S’il espère enfin s’épanouir en tant qu’adulte, ce que représente son mariage à Virginie, Alain, un adulescent de 28 ans, devra accepter ce passé, faire la paix, puis se concentrer désormais sur ce qui se trouve devant lui.
En choisissant un cadre d’image serré, le réalisateur de Congorama, Monsieur Lazhar et My Salinger Year (Mon année Salinger), transmet habilement au public l’impression d’étouffement que ressent Alain. Pour autant, c’est plein de chaleur, de fous rires, et de ce bel esprit que l’on connaît à Philippe Falardeau.
Collaborateurs hors pair
Très solaire le jour, avec son abondance de reflets d’objectif (« lens flare » ou « facteur de flare »), et quasi magique la nuit, avec sa profusion de petites lumières, la formidable direction photo d’André Turpin (Incendies ; Mommy ; Simple comme Sylvain) aide le film à ne jamais trop sombrer dans la gravité (sauf, à dessein, lors d’un souvenir particulièrement dramatique se déroulant dans un crépuscule presque gris).

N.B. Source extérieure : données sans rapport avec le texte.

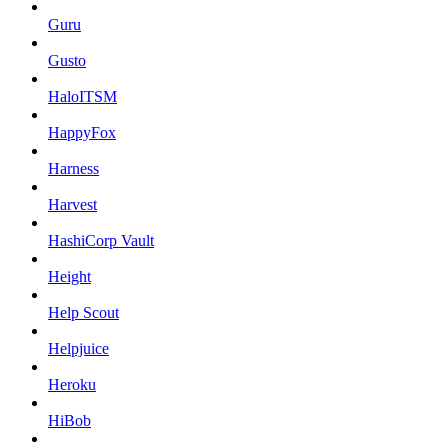
Guru
Gusto
HaloITSM
HappyFox
Harness
Harvest
HashiCorp Vault
Height
Help Scout
Helpjuice
Heroku
HiBob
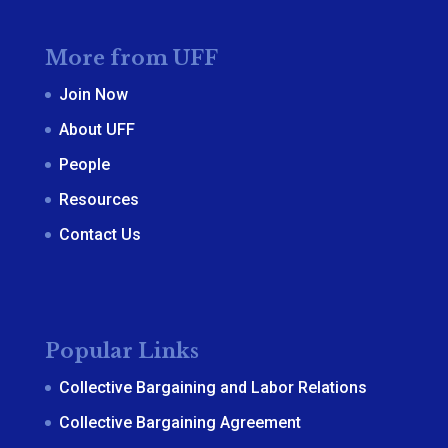
More from UFF
Join Now
About UFF
People
Resources
Contact Us
Popular Links
Collective Bargaining and Labor Relations
Collective Bargaining Agreement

Chapeau également à la conception artistique incroyablement authentique d’André-Line Beauparlant (Les affamés ; Viking ; Bergers). Sans oublier le superbe travail de montage d’Elric Robichon (Isla blanca ; Festin boréal) ni la musique évocatrice et propulsive de Martin Léon (Guibord s’en va-t-en guerre ; Embrasse-moi comme tu m’aimes).
Philippe Falardeau a en outre réuni une distribution composée, exception faite de Rose-Marie Perreault et Paul Ahmarani, d’interprètes peu connus. Dans le rôle principal, Neil Elias est parfait de stress de plus en plus mal contenu, de nuances de détresse tue…
Dans le rôle d’Édouard, un jeune homme bien intentionné, mais manquant singulièrement de jugement, Hassan Mahbouba est savoureux. En père du marié, Georges Khabbaz exsude un mélange de sérieux et de tendresse vraiment touchant. Quant à Hiam Abou Chedid, elle est mémorable en mère superstitieuse (sa reprise a cappella de Mon amie la rose : grosse émotion).
Bref, vive les mariés, et vive Mille secrets mille dangers.